** Opening Available data block **
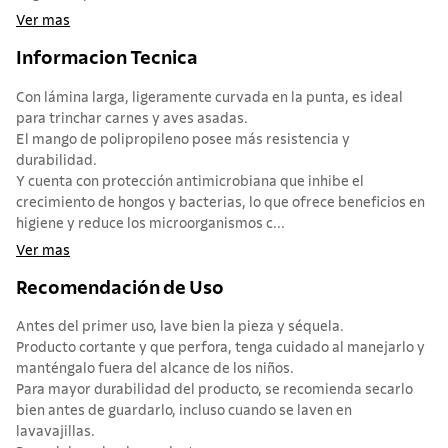
Ver mas
Informacion Tecnica
Con lámina larga, ligeramente curvada en la punta, es ideal
para trinchar carnes y aves asadas.
El mango de polipropileno posee más resistencia y
durabilidad.
Y cuenta con protección antimicrobiana que inhibe el
crecimiento de hongos y bacterias, lo que ofrece beneficios en
higiene y reduce los microorganismos c...
Ver mas
Recomendación de Uso
Antes del primer uso, lave bien la pieza y séquela.
Producto cortante y que perfora, tenga cuidado al manejarlo y
manténgalo fuera del alcance de los niños.
Para mayor durabilidad del producto, se recomienda secarlo
bien antes de guardarlo, incluso cuando se laven en
lavavajillas.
** Closing Available data block **
— Exercise description —
Only one span of lines is wanted: the line with "para trinchar carnes y aves asadas." and every line after it to the end of the entries, output exactly.

— Solution for this problem —
para trinchar carnes y aves asadas.
El mango de polipropileno posee más resistencia y
durabilidad.
Y cuenta con protección antimicrobiana que inhibe el
crecimiento de hongos y bacterias, lo que ofrece beneficios en
higiene y reduce los microorganismos c...
Ver mas
Recomendación de Uso
Antes del primer uso, lave bien la pieza y séquela.
Producto cortante y que perfora, tenga cuidado al manejarlo y
manténgalo fuera del alcance de los niños.
Para mayor durabilidad del producto, se recomienda secarlo
bien antes de guardarlo, incluso cuando se laven en
lavavajillas.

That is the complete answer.